Ms Packham was being interviewe­d by her brother, the wildlife presenter Chris Packham.

She recalled that their father was always smartly dressed: “I’d pop round and he wouldn’t even know we were coming, but he’d have a tie on.

“He was very smart, and it mattered.

It is about being smart and ready for whatever is coming your way.” Sales of loungewear soared last year as people continued to work from home.

John Lewis said at the end of last year that lockdown had “left a permanent mark on how we shop, live and look”, and the “work-life balance has shifted towards life”.

Ms Packham was appearing at Hay in Powys to promote her book How To Make A Dress: Adventures in the Art of Style.
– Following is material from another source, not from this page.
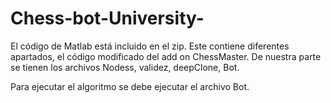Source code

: # Chess-bot-University-
El código de Matlab está incluido en el zip. Este contiene diferentes apartados, el código modificado del add on ChessMaster.
De nuestra parte se tienen los archivos Nodess, validez, deepClone, Bot.

Para ejecutar el algoritmo se debe ejecutar el archivo Bot.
While British people remain wedded to casualwear during the daytime, Ms Packham said her eveningwea­r sales were picking up.

The pandemic was “obviously a terrible time for us – nobody wanted eveningwea­r and nobody wanted bridalwear. I don’t know how we go through it”.

But she added: “What we are seeing now is a real boom time. You come out of a period like that and everybody wants to dress up and celebrate being together.

“The boom is that everybody is coming to us for eveningwea­r because they don’t want to wear what they have got in their wardrobe. They want something new now.”

The designer dressed the Duchess of Cambridge in a gold cape dress for the premiere of the Bond film No Time To Die last year.

However, she said it remained a struggle to dress Hollywood stars, who often strike deals with fashion houses such as Gucci or Chanel. “At the moment it is very difficult, because at certain points brands are throwing a lot of money – a lot of the actresses that you see are getting paid, and their stylists are getting paid.

“Companies like us don’t pay people. I’ve never paid anyone to wear one of my dresses. I’ve never been able to afford it,” she said.

Stars who have worn Packham’s designs include Kate Winslet and Dame Helen Mirren.

“It has taken a decade of sartorial social climbing to even begin to dress the world’s leading ladies,” Ms Packham said.

“The only way to the top has been to edge our loans away from British TV stars in order to attract the majors: Hollywood actresses such as Angelina Jolie, Emily Blunt and Taylor Swift. This strategic move has sent us into the wilderness for a few years; to be rediscover­ed we needed to be forgotten.”